Merci de votre soutien et de votre coopération constants avec APFS.
Depuis octobre 2012, APFS accompagne 17 familles et 3 personnes (soit 34 personnes) en situation irrégulière au Japon afin de leur demander un permis de séjour. Bien que leur nombre ait diminué (62 009 en janvier 2013), leur besoin urgent de titre de séjour demeure. APFS poursuit son action auprès des personnes concernées, notamment à travers la manifestation « Yurakucho/Ginza » (novembre 2012), la chaîne humaine devant le ministère de la Justice (décembre 2012) et le dépôt d’une pétition auprès du Premier ministre (mars 2013).
En mai 2013, nous avons organisé un sit-in d'une semaine devant le Bureau de l'immigration de Tokyo.

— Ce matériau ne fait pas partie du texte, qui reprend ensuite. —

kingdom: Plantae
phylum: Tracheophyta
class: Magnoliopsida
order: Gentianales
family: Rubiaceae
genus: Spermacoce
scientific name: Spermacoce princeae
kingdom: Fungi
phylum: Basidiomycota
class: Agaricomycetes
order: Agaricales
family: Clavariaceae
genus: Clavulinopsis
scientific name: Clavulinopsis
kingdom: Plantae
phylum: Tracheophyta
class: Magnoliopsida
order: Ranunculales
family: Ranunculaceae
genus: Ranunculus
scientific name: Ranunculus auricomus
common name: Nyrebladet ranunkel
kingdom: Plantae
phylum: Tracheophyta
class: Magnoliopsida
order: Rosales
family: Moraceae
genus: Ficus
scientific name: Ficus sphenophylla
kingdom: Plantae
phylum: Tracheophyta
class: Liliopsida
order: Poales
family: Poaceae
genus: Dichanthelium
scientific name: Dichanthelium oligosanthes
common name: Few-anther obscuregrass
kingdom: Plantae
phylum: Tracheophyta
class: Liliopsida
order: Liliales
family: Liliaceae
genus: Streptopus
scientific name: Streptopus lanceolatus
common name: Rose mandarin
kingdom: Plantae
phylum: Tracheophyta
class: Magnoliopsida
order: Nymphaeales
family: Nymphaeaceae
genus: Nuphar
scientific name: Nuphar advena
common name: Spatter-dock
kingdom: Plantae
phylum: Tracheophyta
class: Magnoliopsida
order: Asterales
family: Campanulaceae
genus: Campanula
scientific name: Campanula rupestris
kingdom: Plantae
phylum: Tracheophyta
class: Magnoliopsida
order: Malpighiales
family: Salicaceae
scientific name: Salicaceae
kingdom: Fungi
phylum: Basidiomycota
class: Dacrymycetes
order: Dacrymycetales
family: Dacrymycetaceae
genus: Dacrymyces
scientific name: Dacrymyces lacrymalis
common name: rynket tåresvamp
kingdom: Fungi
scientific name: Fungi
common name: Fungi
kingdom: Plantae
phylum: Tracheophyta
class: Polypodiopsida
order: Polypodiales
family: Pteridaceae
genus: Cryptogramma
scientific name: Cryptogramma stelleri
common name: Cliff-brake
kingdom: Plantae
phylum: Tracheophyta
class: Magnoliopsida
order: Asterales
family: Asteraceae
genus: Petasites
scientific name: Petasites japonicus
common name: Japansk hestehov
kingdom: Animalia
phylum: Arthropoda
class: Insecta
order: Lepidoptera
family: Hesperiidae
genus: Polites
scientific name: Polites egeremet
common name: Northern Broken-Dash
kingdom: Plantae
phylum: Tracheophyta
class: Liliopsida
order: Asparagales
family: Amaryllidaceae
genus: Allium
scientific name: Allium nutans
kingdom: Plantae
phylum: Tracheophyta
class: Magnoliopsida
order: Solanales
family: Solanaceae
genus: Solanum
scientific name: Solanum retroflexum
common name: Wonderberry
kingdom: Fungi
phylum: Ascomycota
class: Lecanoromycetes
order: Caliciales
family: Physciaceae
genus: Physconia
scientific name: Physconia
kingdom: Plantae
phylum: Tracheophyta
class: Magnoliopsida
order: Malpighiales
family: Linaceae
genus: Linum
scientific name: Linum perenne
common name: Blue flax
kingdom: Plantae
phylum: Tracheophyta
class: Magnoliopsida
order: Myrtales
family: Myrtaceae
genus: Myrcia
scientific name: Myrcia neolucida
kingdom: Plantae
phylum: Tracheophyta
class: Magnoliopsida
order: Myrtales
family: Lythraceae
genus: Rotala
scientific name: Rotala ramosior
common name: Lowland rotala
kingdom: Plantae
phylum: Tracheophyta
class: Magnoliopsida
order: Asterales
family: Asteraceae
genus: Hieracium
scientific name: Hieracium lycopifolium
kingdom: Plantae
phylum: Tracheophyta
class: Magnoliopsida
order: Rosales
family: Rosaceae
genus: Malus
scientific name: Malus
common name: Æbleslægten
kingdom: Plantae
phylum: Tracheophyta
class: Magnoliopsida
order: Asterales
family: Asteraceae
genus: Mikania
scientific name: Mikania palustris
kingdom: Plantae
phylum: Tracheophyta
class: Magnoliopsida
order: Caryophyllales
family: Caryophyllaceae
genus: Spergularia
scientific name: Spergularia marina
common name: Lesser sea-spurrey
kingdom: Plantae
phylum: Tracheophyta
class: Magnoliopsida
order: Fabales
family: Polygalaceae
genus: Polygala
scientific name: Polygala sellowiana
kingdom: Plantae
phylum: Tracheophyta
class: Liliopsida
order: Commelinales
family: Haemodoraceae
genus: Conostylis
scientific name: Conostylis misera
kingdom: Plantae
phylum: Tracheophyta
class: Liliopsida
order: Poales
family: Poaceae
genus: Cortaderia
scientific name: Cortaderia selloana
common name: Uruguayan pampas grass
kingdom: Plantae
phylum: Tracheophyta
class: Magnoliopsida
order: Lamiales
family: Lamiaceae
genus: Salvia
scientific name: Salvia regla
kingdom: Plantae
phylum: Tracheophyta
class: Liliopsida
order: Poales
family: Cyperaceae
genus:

Cette action a été conçue et menée par les participants eux-mêmes. Grâce à leurs efforts, elle a été relayée par TBS, Asahi Shimbun, Japan Times et d'autres médias. Afin d'obtenir un permis de séjour spécial au Japon, il est crucial que la société se préoccupe à nouveau des problèmes rencontrés par les résidents étrangers sans papiers. Nous continuerons à plaider en faveur de leur maintien en poste.
Par ailleurs, l'affaire du décès de M. Abubagar Awudu Suraj (ressortissant ghanéen), dont nous avons déjà parlé, entre dans sa phase finale concernant la demande d'indemnisation auprès de l'État. Le vendredi 13 septembre 2013, de 10h00 à 17h00, nous interrogerons l'agent d'immigration responsable de la mort de M. Suraj devant la salle d'audience 706 du tribunal de district de Tokyo. Nous vous remercions de votre présence à cette audience. APFS entend soutenir la famille endeuillée jusqu'au bout.
Par ailleurs, nous avons relancé le « Projet d'aide aux sinistrés par les résidents étrangers » en avril 2013. Ce jour-là, six membres étrangers se sont rendus à Rikuzentakata et Ofunato, dans la préfecture d'Iwate, et ont participé à diverses activités, notamment des bains de pieds pour les personnes âgées, la création de parterres de fleurs et l'exploitation forestière. La contribution de ces résidents étrangers en âge de travailler a été très appréciée dans les zones sinistrées, qui connaissent un vieillissement de leur population. Sur place, nous avons entendu des témoignages tels que : « Deux ans après le tremblement de terre, nous pouvons enfin pleurer à nouveau », ce qui laisse présager la nécessité d'un soutien psychologique continu. Les membres étrangers peuvent apporter une aide précieuse. L'APFS prévoit d'envoyer des membres étrangers dans les zones sinistrées trois fois par an.
Outre les activités mentionnées ci-dessus, notre bureau propose quotidiennement des consultations axées sur la recherche de solutions. Nous avons réduit les dépenses autant que possible, y compris les coûts de personnel, mais les finances d'APFS sont mises à rude épreuve pour maintenir le bureau et son personnel permanent, ainsi que pour couvrir les frais de fonctionnement courants.
Nous sollicitons votre générosité. Vos contributions permettront de soutenir les activités de l'APFS. Nous vous remercions sincèrement de votre coopération.